On Friday 12 April 2002 18:10, Ewan Leith wrote:
You are right, ive not been paying attention to this thread, but though 2 IPs with those subnet masks are on the same 9 bit subnet.
The whole subnet will consist of 10.0.0.0-10.0.1.255
Exactly, although it's a supernet rather than a subnet; you're making the host portion of the address larger rather than smaller.
What he wants is a normal Class C subnet.
Classes are Bad. Classes are old, and largely superseded thanks to classless routing protocols. Although knowing them is good, thinking of everything in a class-based system can lead to some really bad mistakes. As such, it's better to avoid calling things 'class C/B/A', and just go on the length of the CIDR mask; a traditional Class A is a /8, a Class B /16, and a Class C /24. If you talk of a 256-host block as a /24, it means that you can do the sums more easily, since a /23 comprises twice as many addresses as a /24, and a /22 comprises four /24s and a /21 comprises eight /24s (although you have to remember to subtract two addresses per network).
On Fri, 2002-04-12 at 18:54, John Higgins wrote:
First network 10.0.0.0 255.255.254.0 Second network 10.0.1.0 255.255.254.0
In no way do I mean to sound rude - but isn't that completely wrong?
Doesn't the above subnet mask mean that those addresses are on the same subnet? If the subnet mask ends at the 23rd binary digit then 10.0.0.x and 10.0.1.x are in the same subnet - the first 23 binary digits are 00001010 00000000 0000000 - and doesn't that mean they both exist within the same host area of the last 9 binary digits?

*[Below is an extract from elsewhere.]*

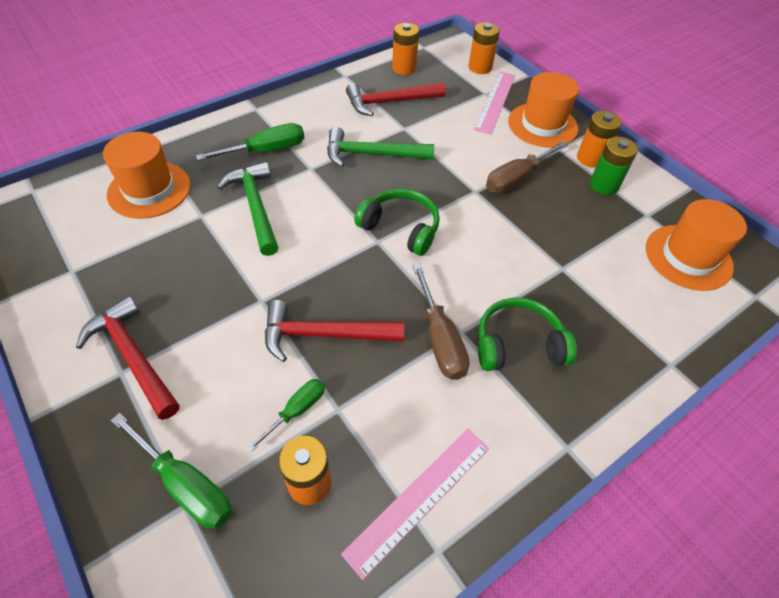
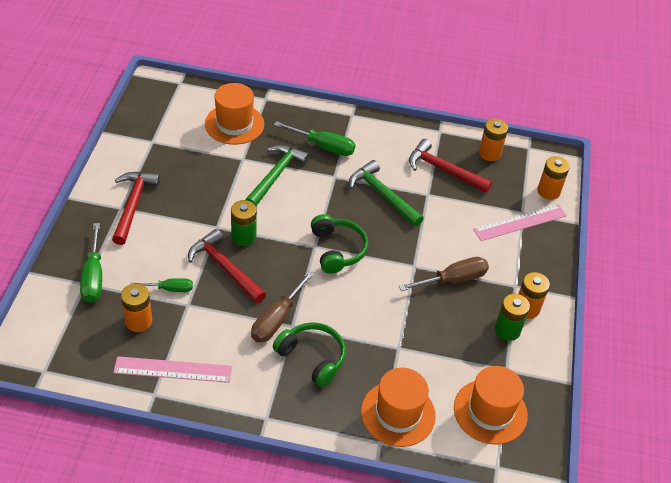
camera: 45 degrees right, 5 degrees down
(301, 288) = (243, 237): none -> green battery
(516, 179) = (453, 280): brown screwdriver -> brown screwdriver turned 150 degrees clockwise
(542, 125) = (529, 263): orange hat -> orange hat (398, 413)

Exactly. It tells the network devices that you have one /23 area. If you wanted to look at it as a /24 with a 1-bit supernet, then fine; you still end up with two effective /24s to play with. (And we're all assuming that Michael only needs to add a maximum of 254 more hosts...) The range of valid addresses is 10.0.0.1-10.0.1.254 - to do this, you need a /23 netmask.
Wouldn't you need a 255.255.255.0 subnet mask in this case? This looks awfully similar to 2 class C networks and all class C's have 255.255.255.0 as the subnet mask.
Gah. Brainfart on my part. Although the whole area is 10.0.0.0 /23, the networks themselves are 10.0.0.0 /24 and 10.0.1.0 /24. Sorry about that. And yes, if you used the /23 netmask, you'd just end up with one big (510-host) subnet. Of course, depending on how Michael actually wants to do things, this might be more useful than having two separate networks. If he wants traffic to pass freely between the two networks, then he would be advised to aggregate the two networks into one; if not, then two networks will suit him better. A little addendum - if you're using classful addressing, 10.0.0.0 is most definitely *not* a Class C address; because classful addresses must obey the first octet rules so that network devices can grok their class (i.e. Class A (0-127) - first octet starts 0 Class B (128-191) first octet starts 10 Class C (192-223) first octet starts 110 Class D (224-239) first octet starts 111) As such, the RFC 1918 address combined with the /24 mask means that it *can't* be classful unless there's a 16-bit subnet in the network; which is somewhat unlikely. cheers, Gideon.